FUSSILET 35:
Bu (kötülüğü iyilikle savma olgunluğu)na ancak sabredenler kavuşturulur. Buna ancak büyük şansı olan kavuşturulur.
وَمَا يُلَقّٰيهَٓا اِلَّا الَّذ۪ينَ صَبَرُواۚ وَمَا يُلَقّٰيهَٓا اِلَّا ذُوحَظٍّ عَظ۪يمٍ
Ve ma yulakkaha illellezine saberu, ve ma yulakkaha illa zu hazzın azim.
- Kelimeler
| # | kelime | anlam | kök |
|---|---|---|---|
| 1 | ve ma | ||
| 2 | yulekkaha | buna kavuşturulmaz | لقي |
| 3 | illa | başkası | |
| 4 | ellezine | kimselerden | |
| 5 | saberu | sabreden(lerden) | صبر |
| 6 | ve ma | ve | |
| 7 | yulekkaha | buna kavuşturulmaz | لقي |
| 8 | illa | başkası | |
| 9 | zu | olandan | |
| 10 | hazzin | şansı | حظظ |
| 11 | azimin | büyük | عظم |
FUSSİLET 36:
Eğer şeytandan kötü bir düşünce, seni dürtecek olursa hemen Allah’a sığın.
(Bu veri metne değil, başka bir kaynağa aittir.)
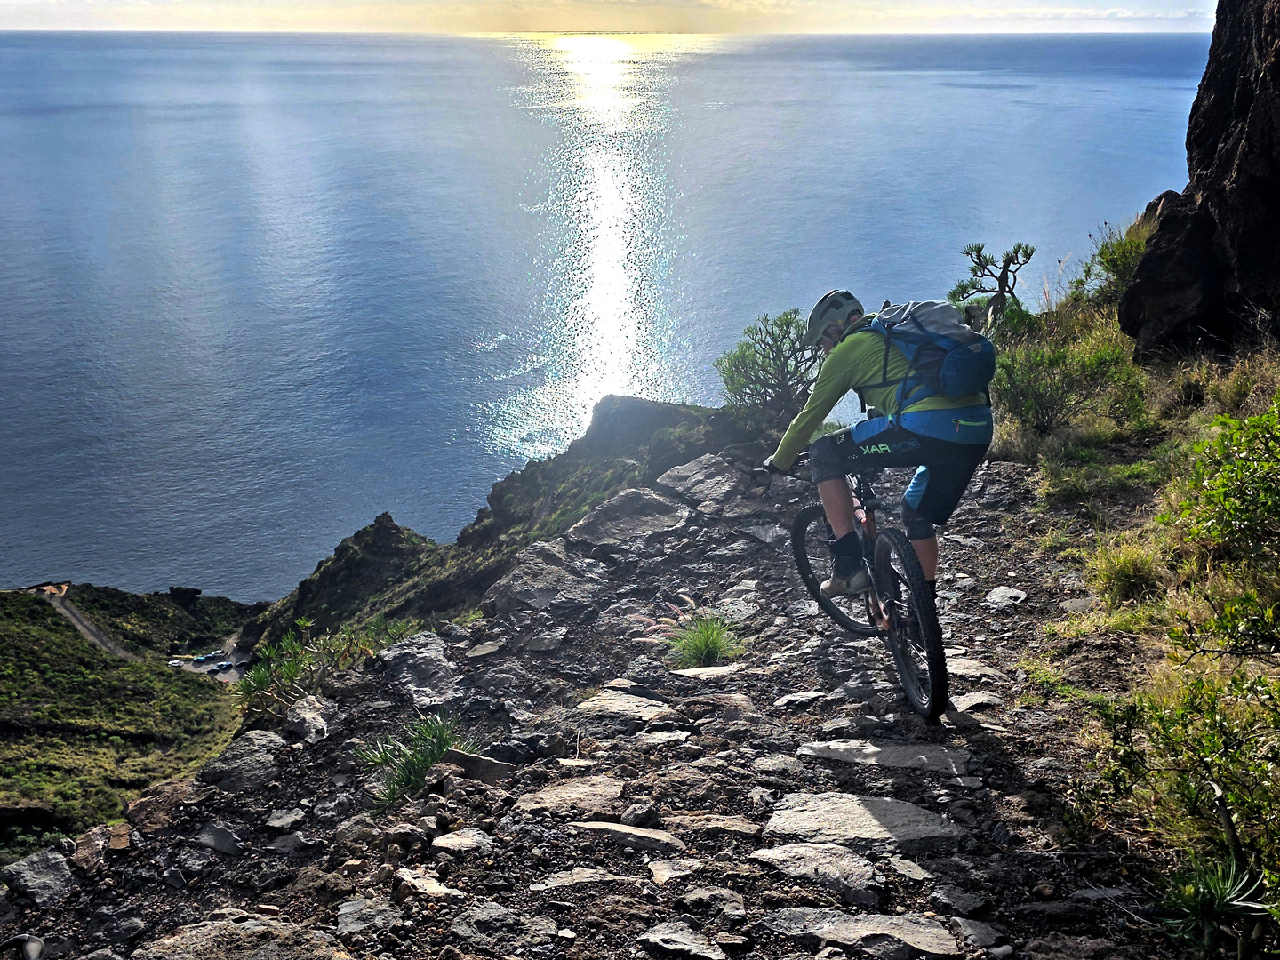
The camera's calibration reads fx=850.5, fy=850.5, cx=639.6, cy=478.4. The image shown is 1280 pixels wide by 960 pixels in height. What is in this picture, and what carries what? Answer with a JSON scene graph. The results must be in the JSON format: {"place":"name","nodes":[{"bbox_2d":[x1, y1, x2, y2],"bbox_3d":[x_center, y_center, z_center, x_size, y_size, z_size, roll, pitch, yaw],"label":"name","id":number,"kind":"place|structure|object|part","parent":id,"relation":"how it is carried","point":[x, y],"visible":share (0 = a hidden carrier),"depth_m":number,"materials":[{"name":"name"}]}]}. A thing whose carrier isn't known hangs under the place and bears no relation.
{"place":"outdoors","nodes":[
{"label":"outdoors","id":0,"kind":"place"},
{"bbox_2d":[32,583,135,661],"label":"road","id":1,"kind":"structure","parent":0,"point":[80,628],"materials":[{"name":"grey concrete"}]},
{"bbox_2d":[0,579,263,860],"label":"hillside","id":2,"kind":"structure","parent":0,"point":[38,614],"materials":[{"name":"green plant"}]},
{"bbox_2d":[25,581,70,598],"label":"building","id":3,"kind":"structure","parent":2,"relation":"on","point":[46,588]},
{"bbox_2d":[168,585,201,606],"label":"rock","id":4,"kind":"object","parent":2,"relation":"on","point":[195,593],"visible":0.92,"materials":[{"name":"black stone"}]},
{"bbox_2d":[166,639,249,681],"label":"parking lot","id":5,"kind":"structure","parent":0,"point":[236,673],"materials":[{"name":"grey asphalt"}]},
{"bbox_2d":[167,657,183,667],"label":"car","id":6,"kind":"object","parent":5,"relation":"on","point":[176,662],"visible":0.91,"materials":[{"name":"white metal"}]},
{"bbox_2d":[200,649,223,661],"label":"car","id":7,"kind":"object","parent":5,"relation":"on","point":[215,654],"visible":0.98,"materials":[{"name":"teal metal"}]},
{"bbox_2d":[209,662,229,671],"label":"car","id":8,"kind":"object","parent":5,"relation":"on","point":[218,668],"visible":0.99,"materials":[{"name":"metal"}]},
{"bbox_2d":[244,392,751,655],"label":"rocky ridge","id":9,"kind":"structure","parent":0,"point":[382,517],"materials":[{"name":"grey stone"}]},
{"bbox_2d":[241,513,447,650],"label":"rocky outcrop","id":10,"kind":"object","parent":9,"relation":"on","point":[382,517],"visible":0.54,"materials":[{"name":"green plant"}]},
{"bbox_2d":[717,309,822,423],"bbox_3d":[2.125,-1.533,12.976,2.104,1.975,2.139,5,22,12],"label":"shrub","id":11,"kind":"object","parent":9,"relation":"on","point":[785,380],"visible":0.82,"depth_m":12.70,"materials":[{"name":"green plant"}]},
{"bbox_2d":[0,441,1191,959],"label":"rocky path","id":12,"kind":"structure","parent":0,"point":[889,875],"materials":[{"name":"stone"}]},
{"bbox_2d":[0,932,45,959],"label":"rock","id":13,"kind":"object","parent":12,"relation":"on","point":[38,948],"visible":0.98,"depth_m":3.12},
{"bbox_2d":[0,846,75,908],"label":"rock","id":14,"kind":"object","parent":12,"relation":"on","point":[38,864],"visible":0.92,"depth_m":3.79,"materials":[{"name":"grey stone"}]},
{"bbox_2d":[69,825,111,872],"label":"rock","id":15,"kind":"object","parent":12,"relation":"on","point":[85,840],"visible":0.84,"depth_m":3.86,"materials":[{"name":"stone"}]},
{"bbox_2d":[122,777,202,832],"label":"rock","id":16,"kind":"object","parent":12,"relation":"on","point":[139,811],"visible":0.7,"depth_m":4.48,"materials":[{"name":"brown stone"}]},
{"bbox_2d":[195,822,245,855],"bbox_3d":[-1.958,1.681,3.938,0.299,0.154,0.277,9,23,22],"label":"rock","id":17,"kind":"object","parent":12,"relation":"on","point":[223,843],"visible":0.95,"depth_m":3.90,"materials":[{"name":"grey stone"}]},
{"bbox_2d":[128,913,351,959],"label":"rock","id":18,"kind":"object","parent":12,"relation":"on","point":[200,929],"visible":0.98,"depth_m":3.04,"materials":[{"name":"grey stone"}]},
{"bbox_2d":[197,730,284,791],"bbox_3d":[-2.276,1.635,4.878,0.560,0.278,0.586,13,25,30],"label":"rock","id":19,"kind":"object","parent":12,"relation":"on","point":[244,748],"visible":0.84,"depth_m":4.80,"materials":[{"name":"grey stone"}]},
{"bbox_2d":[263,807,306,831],"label":"rock","id":20,"kind":"object","parent":12,"relation":"on","point":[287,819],"visible":0.93,"depth_m":4.04,"materials":[{"name":"grey stone"}]},
{"bbox_2d":[282,695,330,744],"bbox_3d":[-2.138,1.556,5.445,0.365,0.248,0.444,4,22,10],"label":"rock","id":21,"kind":"object","parent":12,"relation":"on","point":[295,714],"visible":0.92,"depth_m":5.38,"materials":[{"name":"grey stone"}]},
{"bbox_2d":[234,616,412,719],"bbox_3d":[-2.814,1.700,7.458,1.874,0.964,1.886,0,22,0],"label":"shrub","id":22,"kind":"object","parent":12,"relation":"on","point":[292,668],"visible":0.63,"depth_m":7.33,"materials":[{"name":"green plant"}]},
{"bbox_2d":[335,896,404,935],"bbox_3d":[-1.049,1.703,3.268,0.309,0.129,0.328,0,22,0],"label":"rock","id":23,"kind":"object","parent":12,"relation":"on","point":[343,921],"visible":0.96,"depth_m":3.25,"materials":[{"name":"grey stone"}]},
{"bbox_2d":[358,712,477,812],"bbox_3d":[-1.153,1.451,4.400,0.830,0.418,0.855,0,22,0],"label":"plant","id":24,"kind":"object","parent":12,"relation":"on","point":[422,756],"visible":0.72,"depth_m":4.38,"materials":[{"name":"green plant"}]},
{"bbox_2d":[379,629,462,707],"bbox_3d":[-1.640,1.439,6.362,0.696,0.423,0.990,-13,25,-29],"label":"rock","id":25,"kind":"object","parent":12,"relation":"on","point":[412,654],"visible":0.84,"depth_m":6.23,"materials":[{"name":"grey stone"}]},
{"bbox_2d":[397,868,463,900],"bbox_3d":[-0.833,1.604,3.320,0.321,0.128,0.260,9,23,22],"label":"rock","id":26,"kind":"object","parent":12,"relation":"on","point":[428,883],"visible":0.93,"depth_m":3.29,"materials":[{"name":"grey stone"}]},
{"bbox_2d":[430,827,495,855],"bbox_3d":[-0.748,1.554,3.588,0.299,0.122,0.284,6,22,15],"label":"rock","id":27,"kind":"object","parent":12,"relation":"on","point":[441,840],"visible":0.96,"depth_m":3.57,"materials":[{"name":"grey stone"}]},
{"bbox_2d":[440,748,513,782],"bbox_3d":[-0.843,1.493,4.395,0.405,0.182,0.294,6,22,16],"label":"rock","id":28,"kind":"object","parent":12,"relation":"on","point":[484,770],"visible":0.85,"depth_m":4.32,"materials":[{"name":"grey stone"}]},
{"bbox_2d":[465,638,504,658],"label":"rock","id":29,"kind":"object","parent":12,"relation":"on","point":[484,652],"visible":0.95,"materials":[{"name":"grey stone"}]},
{"bbox_2d":[445,901,561,952],"bbox_3d":[-0.485,1.626,3.004,0.459,0.165,0.368,0,22,0],"label":"rock","id":30,"kind":"object","parent":12,"relation":"on","point":[544,924],"visible":0.97,"depth_m":2.98,"materials":[{"name":"grey stone"}]},
{"bbox_2d":[482,541,609,616],"bbox_3d":[-0.847,1.005,7.897,1.205,0.627,1.457,12,24,27],"label":"rock","id":31,"kind":"object","parent":12,"relation":"on","point":[528,571],"visible":0.85,"depth_m":7.70,"materials":[{"name":"grey stone"}]},
{"bbox_2d":[512,775,624,816],"bbox_3d":[-0.304,1.449,3.805,0.555,0.132,0.432,0,22,0],"label":"rock","id":32,"kind":"object","parent":12,"relation":"in","point":[613,791],"visible":0.92,"depth_m":3.78,"materials":[{"name":"grey stone"}]},
{"bbox_2d":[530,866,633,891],"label":"rock","id":33,"kind":"object","parent":12,"relation":"on","point":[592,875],"visible":0.92,"depth_m":3.14,"materials":[{"name":"grey stone"}]},
{"bbox_2d":[574,690,677,725],"bbox_3d":[-0.080,1.344,4.881,0.682,0.150,0.496,0,22,0],"label":"rock","id":34,"kind":"object","parent":12,"relation":"in","point":[613,706],"visible":0.93,"depth_m":4.84,"materials":[{"name":"grey stone"}]},
{"bbox_2d":[571,819,682,851],"bbox_3d":[-0.059,1.440,3.410,0.530,0.115,0.269,0,22,0],"label":"rock","id":35,"kind":"object","parent":12,"relation":"in","point":[597,827],"visible":0.91,"depth_m":3.39,"materials":[{"name":"grey stone"}]},
{"bbox_2d":[567,488,691,550],"bbox_3d":[-0.096,0.502,8.970,1.390,0.590,1.472,0,22,0],"label":"rock","id":36,"kind":"object","parent":12,"relation":"on","point":[611,507],"visible":0.87,"depth_m":8.79,"materials":[{"name":"grey stone"}]},
{"bbox_2d":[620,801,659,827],"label":"rock","id":37,"kind":"object","parent":12,"relation":"on","point":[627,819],"visible":0.95,"depth_m":3.51,"materials":[{"name":"grey stone"}]},
{"bbox_2d":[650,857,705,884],"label":"rock","id":38,"kind":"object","parent":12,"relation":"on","point":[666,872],"visible":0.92,"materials":[{"name":"beige stone"}]},
{"bbox_2d":[636,920,728,959],"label":"rock","id":39,"kind":"object","parent":12,"relation":"on","point":[687,940],"visible":0.97,"depth_m":2.91,"materials":[{"name":"grey stone"}]},
{"bbox_2d":[664,609,745,668],"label":"grass tuft","id":40,"kind":"object","parent":12,"relation":"on","point":[711,644],"visible":0.76,"depth_m":5.94,"materials":[{"name":"green plant"}]},
{"bbox_2d":[657,455,752,506],"bbox_3d":[0.749,0.099,9.224,1.157,0.462,1.227,13,25,30],"label":"rock","id":41,"kind":"object","parent":12,"relation":"on","point":[684,468],"visible":0.87,"depth_m":9.05,"materials":[{"name":"grey stone"}]},
{"bbox_2d":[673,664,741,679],"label":"rock","id":42,"kind":"object","parent":12,"relation":"in","point":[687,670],"visible":0.79,"depth_m":5.29,"materials":[{"name":"grey stone"}]},
{"bbox_2d":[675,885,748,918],"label":"rock","id":43,"kind":"object","parent":12,"relation":"on","point":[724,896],"visible":0.94,"depth_m":3.05,"materials":[{"name":"grey stone"}]},
{"bbox_2d":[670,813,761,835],"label":"rock","id":44,"kind":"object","parent":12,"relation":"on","point":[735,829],"visible":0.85,"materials":[{"name":"stone"}]},
{"bbox_2d":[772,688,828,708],"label":"rock","id":45,"kind":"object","parent":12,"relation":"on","point":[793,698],"visible":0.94,"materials":[{"name":"grey stone"}]},
{"bbox_2d":[750,842,887,894],"bbox_3d":[0.674,1.452,3.162,0.564,0.126,0.368,0,22,0],"label":"rock","id":46,"kind":"object","parent":12,"relation":"in","point":[860,872],"visible":0.93,"depth_m":3.14,"materials":[{"name":"grey stone"}]},
{"bbox_2d":[767,454,952,720],"bbox_3d":[1.256,0.454,4.766,0.590,1.310,2.002,0,22,0],"label":"bicycle","id":47,"kind":"object","parent":12,"relation":"on","point":[806,517],"visible":0.65,"depth_m":4.47,"materials":[{"name":"black metal"}]},
{"label":"wheel","id":48,"kind":"part","parent":47,"relation":"part of","materials":[{"name":"black rubber"}]},
{"bbox_2d":[756,288,998,607],"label":"man","id":49,"kind":"object","parent":47,"relation":"on","point":[838,372],"visible":0.83,"depth_m":4.41},
{"bbox_2d":[865,297,997,405],"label":"backpack","id":50,"kind":"object","parent":49,"relation":"on","point":[968,369],"visible":0.76,"depth_m":4.50,"materials":[{"name":"blue fabric"}]},
{"label":"wheel","id":51,"kind":"part","parent":47,"relation":"part of","materials":[{"name":"black rubber"}]},
{"bbox_2d":[760,908,966,959],"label":"rock","id":52,"kind":"object","parent":12,"relation":"in","point":[931,929],"visible":0.95,"depth_m":2.88,"materials":[{"name":"grey stone"}]},
{"bbox_2d":[763,791,967,849],"bbox_3d":[0.900,1.415,3.446,0.878,0.157,0.509,0,22,0],"label":"flat stone","id":53,"kind":"object","parent":12,"relation":"in","point":[793,813],"visible":0.87,"depth_m":3.41,"materials":[{"name":"grey stone"}]},
{"bbox_2d":[795,737,971,773],"bbox_3d":[1.113,1.275,3.845,0.853,0.145,0.387,0,22,0],"label":"flat stone","id":54,"kind":"object","parent":12,"relation":"in","point":[876,748],"visible":0.9,"depth_m":3.81,"materials":[{"name":"grey stone"}]},
{"bbox_2d":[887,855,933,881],"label":"rock","id":55,"kind":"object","parent":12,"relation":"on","point":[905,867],"visible":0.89,"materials":[{"name":"grey stone"}]},
{"bbox_2d":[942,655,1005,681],"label":"rock","id":56,"kind":"object","parent":12,"relation":"in","point":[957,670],"visible":0.67,"depth_m":4.99,"materials":[{"name":"grey stone"}]},
{"bbox_2d":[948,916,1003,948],"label":"rock","id":57,"kind":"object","parent":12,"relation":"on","point":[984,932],"visible":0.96,"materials":[{"name":"grey stone"}]},
{"bbox_2d":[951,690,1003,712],"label":"rock","id":58,"kind":"object","parent":12,"relation":"on","point":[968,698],"visible":0.74,"depth_m":4.59,"materials":[{"name":"grey stone"}]},
{"bbox_2d":[984,585,1027,607],"bbox_3d":[2.622,0.883,6.136,0.343,0.155,0.389,4,22,11],"label":"rock","id":59,"kind":"object","parent":12,"relation":"on","point":[1005,596],"visible":0.96,"depth_m":6.09,"materials":[{"name":"grey stone"}]},
{"bbox_2d":[0,0,1221,31],"label":"sky","id":60,"kind":"structure","parent":0,"point":[107,4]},
{"bbox_2d":[0,24,1230,595],"label":"sea","id":61,"kind":"structure","parent":0,"point":[497,353],"materials":[{"name":"blue liquid"}]},
{"bbox_2d":[979,237,1279,946],"label":"grassy slope","id":62,"kind":"structure","parent":0,"point":[1188,423],"materials":[{"name":"green plant"}]},
{"bbox_2d":[950,240,1036,323],"bbox_3d":[5.247,-2.700,12.794,1.262,1.719,1.203,0,22,0],"label":"tree","id":63,"kind":"object","parent":62,"relation":"on","point":[1000,292],"visible":0.88,"depth_m":12.55,"materials":[{"name":"green plant"}]},
{"bbox_2d":[989,333,1142,436],"bbox_3d":[4.354,-0.959,8.870,1.762,1.086,1.834,0,22,0],"label":"shrub","id":64,"kind":"object","parent":62,"relation":"on","point":[1048,407],"visible":0.89,"depth_m":8.70,"materials":[{"name":"green plant"}]},
{"bbox_2d":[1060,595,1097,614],"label":"rock","id":65,"kind":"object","parent":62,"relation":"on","point":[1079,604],"visible":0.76,"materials":[{"name":"grey stone"}]},
{"bbox_2d":[1078,222,1150,303],"bbox_3d":[6.644,-2.868,11.547,1.317,1.171,1.539,0,22,0],"label":"shrub","id":66,"kind":"object","parent":62,"relation":"on","point":[1108,261],"visible":0.53,"depth_m":11.52,"materials":[{"name":"green plant"}]},
{"bbox_2d":[1087,538,1164,606],"bbox_3d":[3.293,0.632,5.731,0.654,0.450,0.690,0,22,0],"label":"grass tuft","id":67,"kind":"object","parent":62,"relation":"on","point":[1130,573],"visible":0.83,"depth_m":5.69,"materials":[{"name":"green plant"}]},
{"bbox_2d":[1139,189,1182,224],"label":"rock","id":68,"kind":"object","parent":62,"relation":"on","point":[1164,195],"visible":0.24,"depth_m":11.94,"materials":[{"name":"stone"}]},
{"bbox_2d":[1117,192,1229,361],"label":"boulder","id":69,"kind":"object","parent":62,"relation":"on","point":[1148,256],"visible":0.78,"depth_m":9.09,"materials":[{"name":"black stone"}]},
{"bbox_2d":[1107,664,1279,896],"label":"shrub","id":70,"kind":"object","parent":62,"relation":"on","point":[1222,778],"visible":0.94,"depth_m":3.24,"materials":[{"name":"green plant"}]},
{"bbox_2d":[1151,855,1274,955],"bbox_3d":[1.898,1.424,2.790,0.480,0.322,0.511,0,22,0],"label":"plant","id":71,"kind":"object","parent":62,"relation":"on","point":[1220,893],"visible":0.81,"depth_m":2.79,"materials":[{"name":"green plant"}]},
{"bbox_2d":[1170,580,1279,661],"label":"shrub","id":72,"kind":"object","parent":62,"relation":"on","point":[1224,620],"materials":[{"name":"green plant"}]},
{"bbox_2d":[1176,398,1279,571],"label":"shrub","id":73,"kind":"object","parent":62,"relation":"on","point":[1265,504],"visible":0.99,"depth_m":4.18,"materials":[{"name":"green plant"}]},
{"bbox_2d":[1115,0,1279,361],"label":"rock cliff","id":74,"kind":"structure","parent":0,"point":[1278,203],"materials":[{"name":"brown stone"}]}
]}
Çünkü O, işitendir, bilendir.
وَاِمَّا يَنْزَغَنَّكَ مِنَ الشَّيْطَانِ نَزْغٌ فَاسْتَعِذْ بِاللّٰهِۜ اِنَّهُ هُوَ السَّم۪يعُ الْعَل۪يمُ
Ve imma yenzeganneke mineş şeytani nezgun festeız billah, innehu huves semiul alim.